The band began to play “I’ll Be” as Layne watched Taylor’s face light up. He sang with more emotion than any of the other performers had so far that evening. He felt like he was singing only to Taylor. When Layne had finished singing, the other customers stood up and cheered for him like they had for Taylor. He humbly thanked them, then walked back to his seat at the counter.

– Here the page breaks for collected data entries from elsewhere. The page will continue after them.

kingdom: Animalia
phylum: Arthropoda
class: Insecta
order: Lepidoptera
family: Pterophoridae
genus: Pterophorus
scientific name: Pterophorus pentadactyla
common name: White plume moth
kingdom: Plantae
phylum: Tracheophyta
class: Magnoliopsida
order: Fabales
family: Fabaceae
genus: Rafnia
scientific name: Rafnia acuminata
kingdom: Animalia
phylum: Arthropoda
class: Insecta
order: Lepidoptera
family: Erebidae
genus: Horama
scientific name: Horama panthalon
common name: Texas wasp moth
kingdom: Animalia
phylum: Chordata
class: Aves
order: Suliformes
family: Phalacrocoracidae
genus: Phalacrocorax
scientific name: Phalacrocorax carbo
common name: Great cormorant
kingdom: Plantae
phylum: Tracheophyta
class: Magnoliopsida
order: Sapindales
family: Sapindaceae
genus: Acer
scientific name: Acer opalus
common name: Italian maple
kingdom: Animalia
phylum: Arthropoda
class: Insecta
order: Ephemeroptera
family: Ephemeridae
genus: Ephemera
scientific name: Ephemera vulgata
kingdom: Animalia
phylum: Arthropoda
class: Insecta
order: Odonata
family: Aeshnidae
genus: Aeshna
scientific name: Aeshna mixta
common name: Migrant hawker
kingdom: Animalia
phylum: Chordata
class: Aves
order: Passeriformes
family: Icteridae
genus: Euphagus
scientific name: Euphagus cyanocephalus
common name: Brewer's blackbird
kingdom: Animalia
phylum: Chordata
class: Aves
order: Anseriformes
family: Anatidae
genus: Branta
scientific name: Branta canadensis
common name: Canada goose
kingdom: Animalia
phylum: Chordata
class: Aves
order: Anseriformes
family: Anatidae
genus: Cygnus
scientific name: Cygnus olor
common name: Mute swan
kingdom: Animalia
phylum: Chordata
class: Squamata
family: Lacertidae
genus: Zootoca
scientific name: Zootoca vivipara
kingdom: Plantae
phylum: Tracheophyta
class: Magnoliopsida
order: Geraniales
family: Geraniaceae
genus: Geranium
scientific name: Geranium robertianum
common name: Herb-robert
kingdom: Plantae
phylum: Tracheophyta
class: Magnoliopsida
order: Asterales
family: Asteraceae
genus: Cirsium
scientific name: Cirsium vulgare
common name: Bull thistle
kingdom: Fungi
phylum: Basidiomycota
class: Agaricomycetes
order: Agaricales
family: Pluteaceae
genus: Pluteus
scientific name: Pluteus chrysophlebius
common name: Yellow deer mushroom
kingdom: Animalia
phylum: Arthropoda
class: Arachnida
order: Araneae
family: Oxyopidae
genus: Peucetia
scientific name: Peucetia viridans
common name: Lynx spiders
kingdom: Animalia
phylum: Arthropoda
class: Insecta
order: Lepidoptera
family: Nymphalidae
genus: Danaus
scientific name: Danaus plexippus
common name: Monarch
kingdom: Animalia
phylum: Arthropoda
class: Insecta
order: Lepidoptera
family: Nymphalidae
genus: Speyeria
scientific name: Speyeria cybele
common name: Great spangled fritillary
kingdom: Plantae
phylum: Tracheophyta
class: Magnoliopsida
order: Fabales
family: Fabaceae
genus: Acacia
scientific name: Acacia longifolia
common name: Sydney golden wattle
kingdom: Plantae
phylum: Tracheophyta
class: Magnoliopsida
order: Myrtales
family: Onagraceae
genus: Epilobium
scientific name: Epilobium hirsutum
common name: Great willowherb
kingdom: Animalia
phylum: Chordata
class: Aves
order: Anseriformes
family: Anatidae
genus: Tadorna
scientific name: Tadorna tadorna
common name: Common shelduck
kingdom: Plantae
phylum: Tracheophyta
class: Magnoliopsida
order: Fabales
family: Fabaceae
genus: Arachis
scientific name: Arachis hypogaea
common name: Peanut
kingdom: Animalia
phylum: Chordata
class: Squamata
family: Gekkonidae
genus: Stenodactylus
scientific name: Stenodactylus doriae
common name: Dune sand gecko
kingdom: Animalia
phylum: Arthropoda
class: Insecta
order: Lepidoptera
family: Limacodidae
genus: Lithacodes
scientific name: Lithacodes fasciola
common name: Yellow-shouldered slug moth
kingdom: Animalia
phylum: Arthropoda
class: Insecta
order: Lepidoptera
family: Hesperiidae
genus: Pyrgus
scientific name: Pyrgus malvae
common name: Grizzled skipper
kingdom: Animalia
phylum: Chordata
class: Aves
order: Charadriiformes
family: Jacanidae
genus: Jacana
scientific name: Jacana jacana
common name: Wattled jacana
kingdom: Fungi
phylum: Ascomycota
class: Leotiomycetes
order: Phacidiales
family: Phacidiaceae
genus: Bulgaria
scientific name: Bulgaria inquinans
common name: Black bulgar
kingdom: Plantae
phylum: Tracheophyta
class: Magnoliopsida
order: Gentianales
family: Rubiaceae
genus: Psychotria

“Well,” he said. “Did I pass your singing standards?”
Taylor smiled at him. “You should sing all the time too,” she said. “Your voice is amazing.”
“I’m much better if I rehearse first,” Layne said. “Maybe you could give me some pointers sometime.”
“I’m actually off work soon,” Taylor said. “I live upstairs too if you want to hang out and work on those pointers tonight.”
Layne smiled. “Yeah, I think I could fit that in my schedule,” he said. “So you’re done working here for a while you said?”
“Just four weeks,” Taylor said. “I have a temporary job, and then I’ll come back I guess.”
Layne figured Taylor’s temporary job probably involved the final Awake movie. He knew he would be working with a voice-over artist. If he was right, he was certain it would be the best job he’d ever had. Either way, he was thrilled with the opportunity to reconnect with Taylor.